Did I understand correctly that you want to share actual page tables between
processes and consequently different MMs? That sounds like a very bad idea.

That is the entire point.  Consider a machine with 10,000 instances
of an application running (process model, not thread model).  If each
application wants to map 1TB of RAM using 2MB pages, that's 4MB of page
tables per process or 40GB of RAM for the whole machine.

What speaks against 1 GB pages then?

Until recently, the CPUs only having 4 1GB TLB entries.  I'm sure we
still have customers using that generation of CPUs.  2MB pages perform
better than 1GB pages on the previous generation of hardware, and I
haven't seen numbers for the next generation yet.

I read that somewhere else before, yet we have heavy 1 GiB page users,
especially in the context of VMs and DPDK.
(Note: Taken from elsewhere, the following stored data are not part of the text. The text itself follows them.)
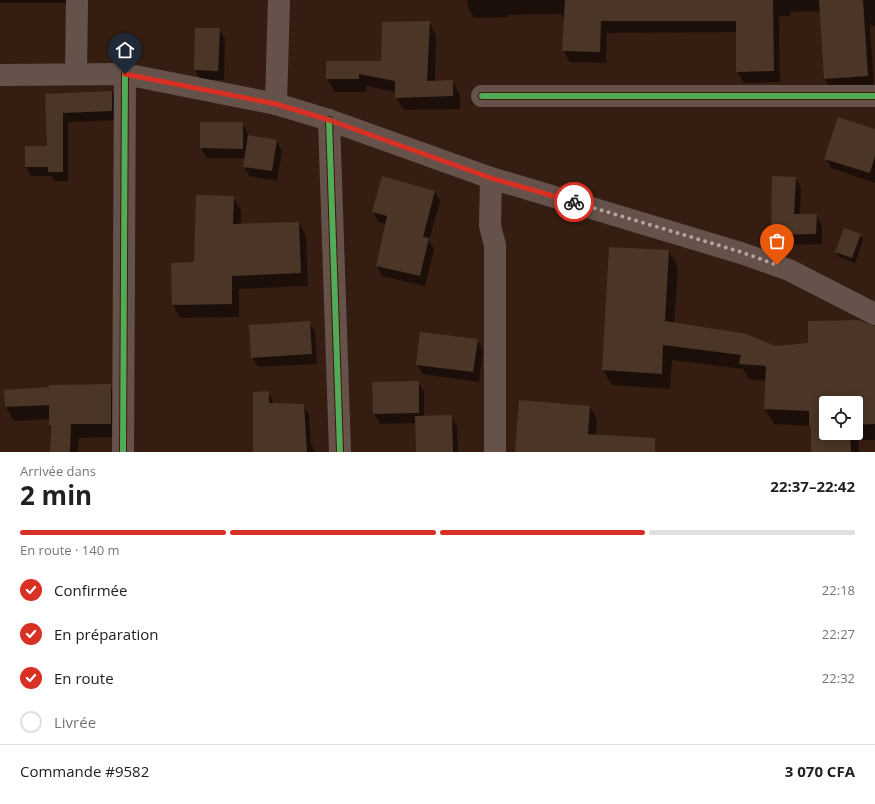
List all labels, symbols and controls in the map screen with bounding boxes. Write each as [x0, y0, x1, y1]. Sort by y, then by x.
pin [108, 33, 142, 74]
icon: home [114, 39, 136, 61]
courier [554, 182, 594, 222]
icon: bike [563, 191, 585, 213]
pin [760, 224, 794, 265]
icon: bag [766, 230, 788, 252]
map controls [819, 396, 863, 440]
button: locate [819, 396, 863, 440]
text: Arrivée dans [20, 462, 96, 480]
text: 22:37–22:42 [770, 476, 855, 496]
text: 2 min [20, 477, 92, 513]
text: En route · 140 m [20, 541, 120, 559]
icon: check [20, 579, 42, 601]
text: Confirmée [54, 580, 127, 600]
text: 22:18 [822, 581, 855, 599]
icon: check [20, 623, 42, 645]
text: En préparation [54, 624, 159, 644]
text: 22:27 [822, 625, 855, 643]
icon: check [20, 667, 42, 689]
text: En route [54, 668, 114, 688]
text: 22:32 [822, 669, 855, 687]
text: Livrée [54, 712, 96, 732]
text: Commande #9582 [20, 761, 149, 781]
text: 3 070 CFA [785, 761, 855, 781]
I wonder if those users actually benchmarked.  Or whether the memory
savings worked out so well for them that the loss of TLB performance
didn't matter.

So, it only works for hugetlbfs in case uffd is not in place (-> no
per-process data in the page table) and we have an actual shared mappings.
When unsharing, we zap the PUD entry, which will result in allocating a
per-process page table on next fault.

I think uffd was a huge mistake.  It should have been a filesystem
instead of a hack on the side of anonymous memory.

I will rephrase my previous statement "hugetlbfs just doesn't raise these
problems because we are special casing it all over the place already". For
example, not allowing to swap such pages. Disallowing MADV_DONTNEED. Special
hugetlbfs locking.

Sure, that's why I want to drag this feature out of "oh this is a
hugetlb special case" and into "this is something Linux supports".